In 1958, Jack Harlan Friedenthal began teaching at Stanford Law School. In 1988, he left Stanford for the deanship at The George Washington University Law School. He served as dean for a decade, stepping down after a decade of achievement. Since then, Professor Friedenthal has been a member of the full-time faculty at GW Law. He regularly teaches evidence, conflict of laws, and—of course—
Professor Friedenthal has taught thousands personally, and he has impacted countless more with his storied Civil Procedure casebook and hornbook. Moreover, his scholarship has influenced the development of civil procedure in both California and the federal courts.
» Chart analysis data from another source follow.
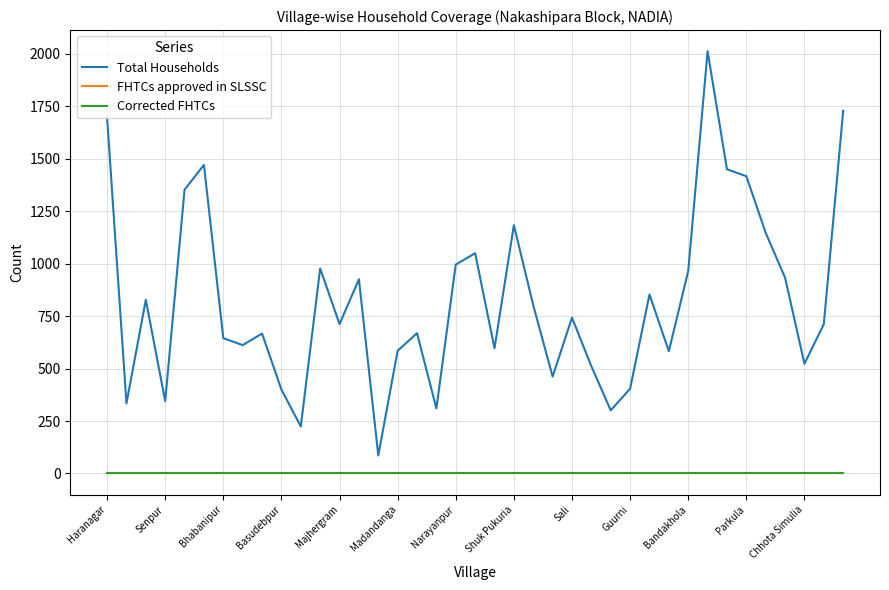

Does the chart display data point markers on the line(s)?

No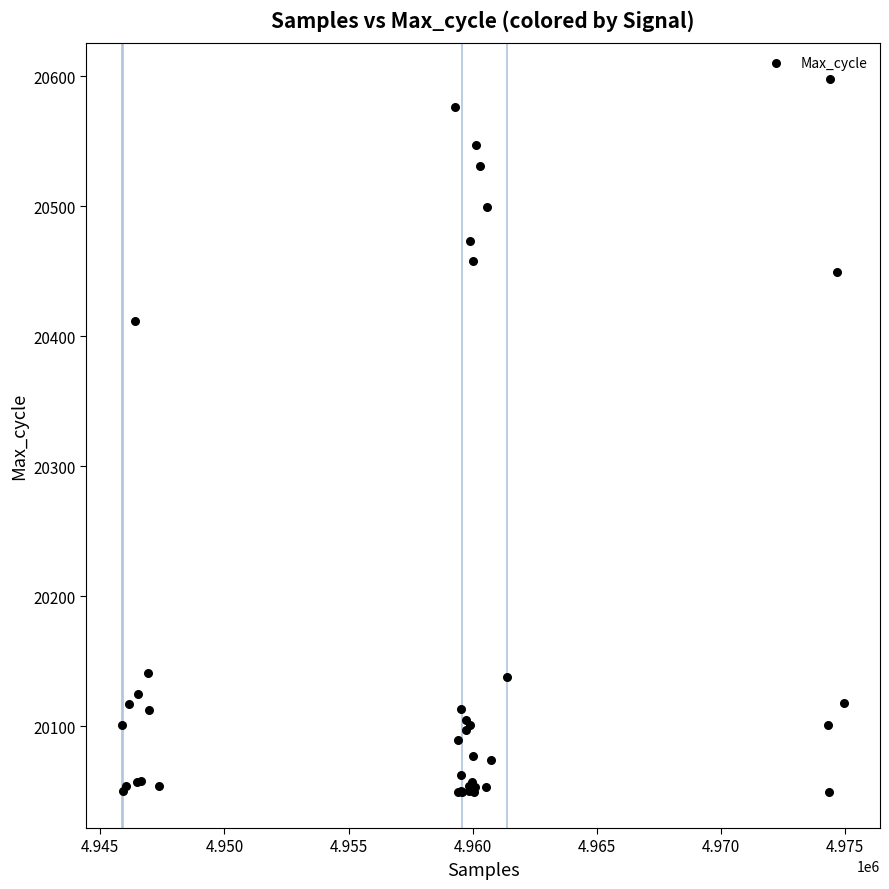

What Y value in the scatter plot is closest to 20323?

20412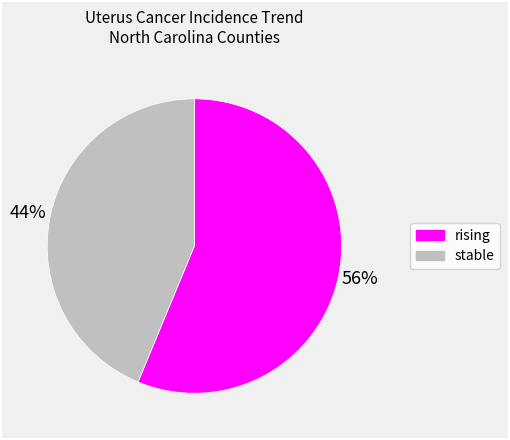

Is the sum of rising and stable greater than half?

Yes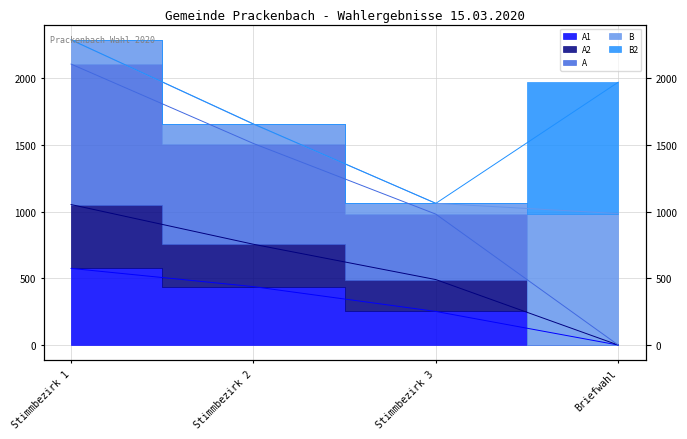

Which category has the highest value in the A1 series?

Stimmbezirk 1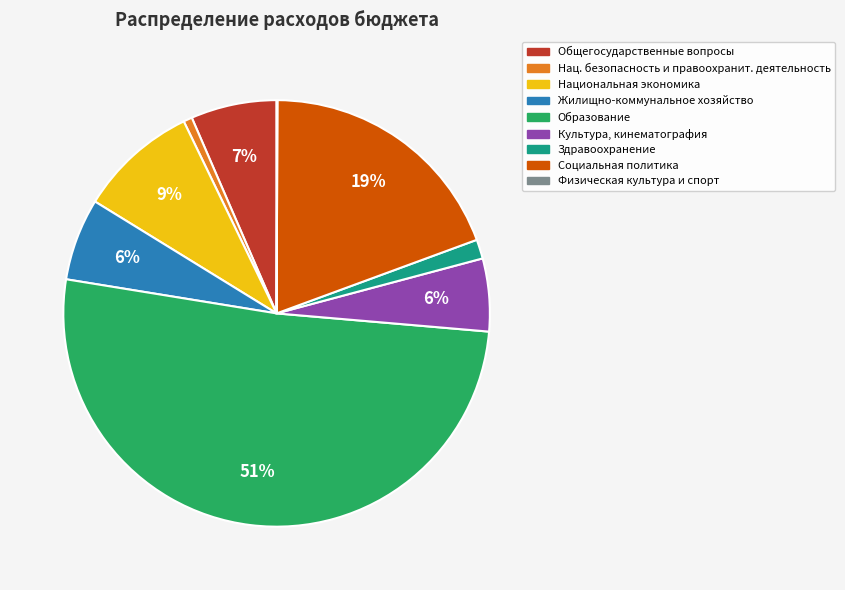

To the nearest percent, what is the average slice percentage?

11%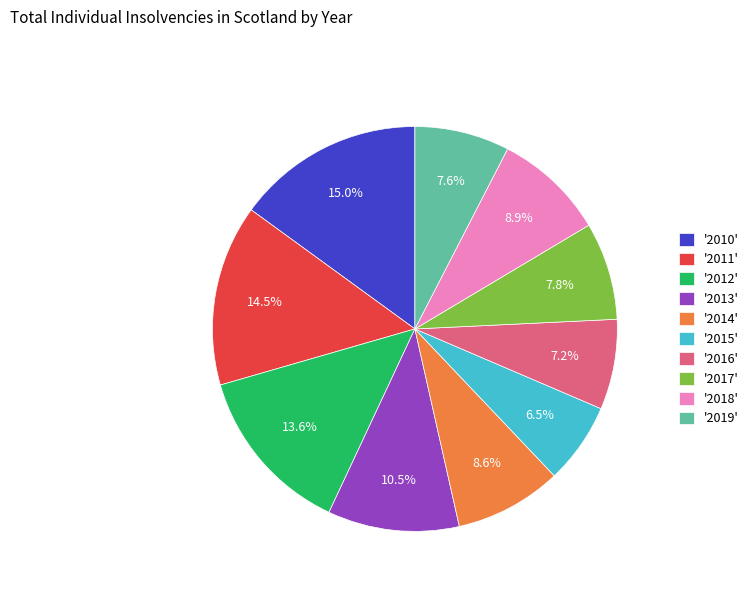

How many slices are in this pie chart?

10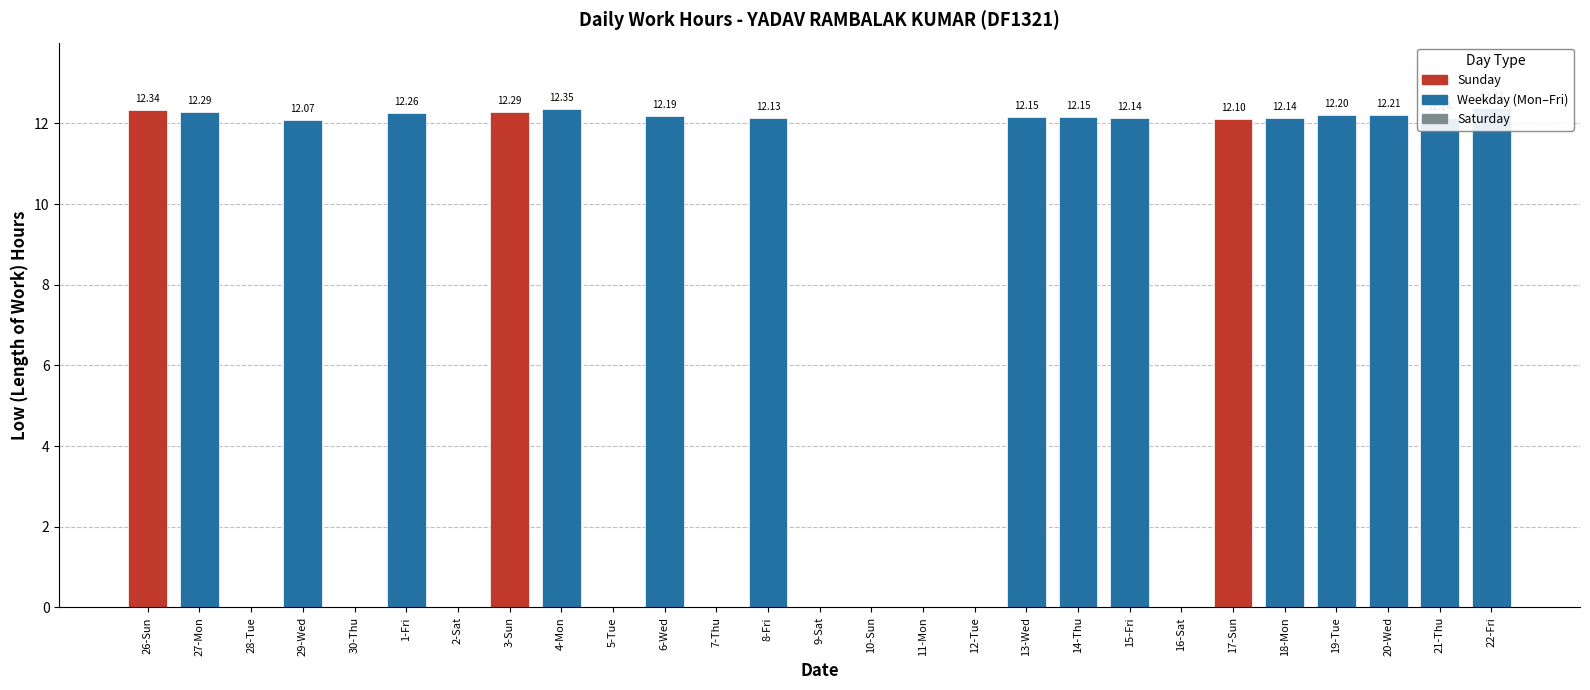

List the labels in order of value, largest first.

22-Fri, 4-Mon, 26-Sun, 27-Mon, 3-Sun, 1-Fri, 20-Wed, 19-Tue, 6-Wed, 13-Wed, 14-Thu, 15-Fri, 18-Mon, 21-Thu, 8-Fri, 17-Sun, 29-Wed, 28-Tue, 30-Thu, 2-Sat, 5-Tue, 7-Thu, 9-Sat, 10-Sun, 11-Mon, 12-Tue, 16-Sat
His genuine warmth, devotion to teaching and scholarship, and bottomless mirth are infectious and have rubbed off on students, professors, and administrators at both GW and Stanford.
The Law Review therefore thinks it fitting to dedicate this Issue in his honor. Four essays chronicle Professor Friedenthal's contribution to legal education and scholarship over the past fifty years. The Honorable Ruth Bader Ginsburg, Dean Frederick M. Lawrence, and Professors Mary Kay Kane, Arthur R. Miller, and Helen M. Hershkoff all join the Law Review in congratulating Professor Friedenthal on his half-century of achievement in legal education and scholarship. We wish him the very best and hope that he will continue sharing his humor, wit, and wisdom with students and colleagues alike for many years to come.